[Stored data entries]
+ + + +

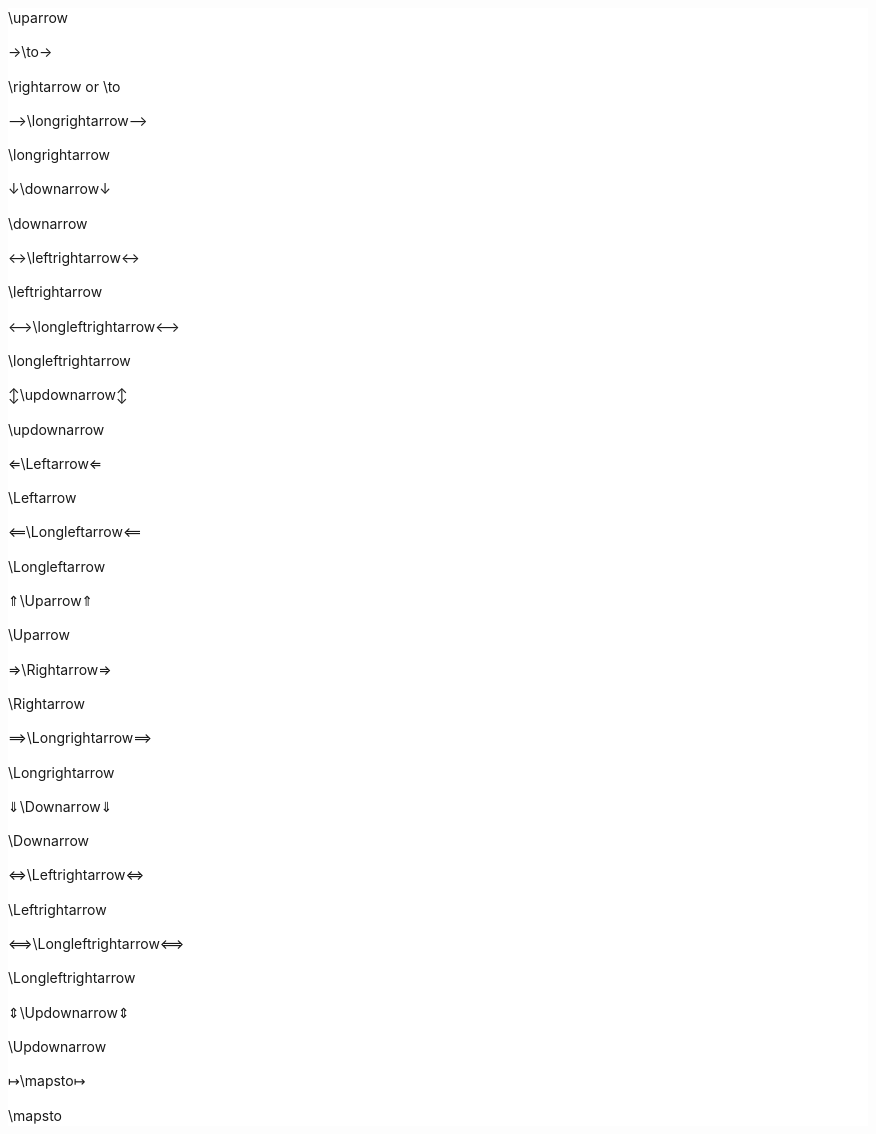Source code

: \\uparrow

→\\to→

\\rightarrow or \\to

⟶\\longrightarrow⟶

\\longrightarrow

↓\\downarrow↓

\\downarrow

↔\\leftrightarrow↔

\\leftrightarrow

⟷\\longleftrightarrow⟷

\\longleftrightarrow

↕\\updownarrow↕

\\updownarrow

⇐\\Leftarrow⇐

\\Leftarrow

⟸\\Longleftarrow⟸

\\Longleftarrow

⇑\\Uparrow⇑

\\Uparrow

⇒\\Rightarrow⇒

\\Rightarrow

⟹\\Longrightarrow⟹

\\Longrightarrow

⇓\\Downarrow⇓

\\Downarrow

⇔\\Leftrightarrow⇔

\\Leftrightarrow

⟺\\Longleftrightarrow⟺

\\Longleftrightarrow

⇕\\Updownarrow⇕

\\Updownarrow

↦\\mapsto↦

\\mapsto
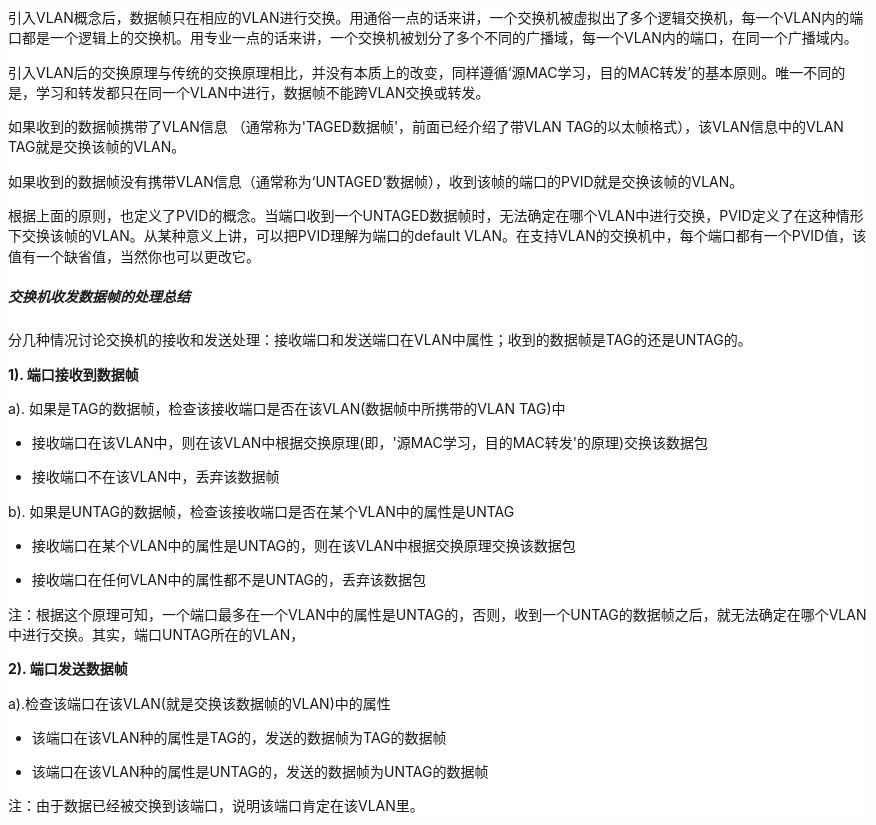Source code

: 引入VLAN概念后，数据帧只在相应的VLAN进行交换。用通俗一点的话来讲，一个交换机被虚拟出了多个逻辑交换机，每一个VLAN内的端口都是一个逻辑上的交换机。用专业一点的话来讲，一个交换机被划分了多个不同的广播域，每一个VLAN内的端口，在同一个广播域内。

引入VLAN后的交换原理与传统的交换原理相比，并没有本质上的改变，同样遵循‘源MAC学习，目的MAC转发’的基本原则。唯一不同的是，学习和转发都只在同一个VLAN中进行，数据帧不能跨VLAN交换或转发。

如果收到的数据帧携带了VLAN信息 （通常称为'TAGED数据帧'，前面已经介绍了带VLAN TAG的以太帧格式），该VLAN信息中的VLAN TAG就是交换该帧的VLAN。

如果收到的数据帧没有携带VLAN信息（通常称为‘UNTAGED’数据帧），收到该帧的端口的PVID就是交换该帧的VLAN。

根据上面的原则，也定义了PVID的概念。当端口收到一个UNTAGED数据帧时，无法确定在哪个VLAN中进行交换，PVID定义了在这种情形下交换该帧的VLAN。从某种意义上讲，可以把PVID理解为端口的default VLAN。在支持VLAN的交换机中，每个端口都有一个PVID值，该值有一个缺省值，当然你也可以更改它。

##### **交换机收发数据帧的处理总结**

分几种情况讨论交换机的接收和发送处理：接收端口和发送端口在VLAN中属性；收到的数据帧是TAG的还是UNTAG的。

**1). 端口接收到数据帧**

a). 如果是TAG的数据帧，检查该接收端口是否在该VLAN(数据帧中所携带的VLAN TAG)中

- 接收端口在该VLAN中，则在该VLAN中根据交换原理(即，'源MAC学习，目的MAC转发'的原理)交换该数据包

- 接收端口不在该VLAN中，丢弃该数据帧

b). 如果是UNTAG的数据帧，检查该接收端口是否在某个VLAN中的属性是UNTAG

- 接收端口在某个VLAN中的属性是UNTAG的，则在该VLAN中根据交换原理交换该数据包

- 接收端口在任何VLAN中的属性都不是UNTAG的，丢弃该数据包

注：根据这个原理可知，一个端口最多在一个VLAN中的属性是UNTAG的，否则，收到一个UNTAG的数据帧之后，就无法确定在哪个VLAN中进行交换。其实，端口UNTAG所在的VLAN，

**2). 端口发送数据帧**

a).检查该端口在该VLAN(就是交换该数据帧的VLAN)中的属性

- 该端口在该VLAN种的属性是TAG的，发送的数据帧为TAG的数据帧

- 该端口在该VLAN种的属性是UNTAG的，发送的数据帧为UNTAG的数据帧

注：由于数据已经被交换到该端口，说明该端口肯定在该VLAN里。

+ + + +

- _Assigned task_
Retype the material word for word, starting with the line that contains "- 该端口在该VLAN种的属性是TAG的，发送的数据帧为TAG的数据帧" and continuing through the end of the material.

- _Exercise response_
- 该端口在该VLAN种的属性是TAG的，发送的数据帧为TAG的数据帧

- 该端口在该VLAN种的属性是UNTAG的，发送的数据帧为UNTAG的数据帧

注：由于数据已经被交换到该端口，说明该端口肯定在该VLAN里。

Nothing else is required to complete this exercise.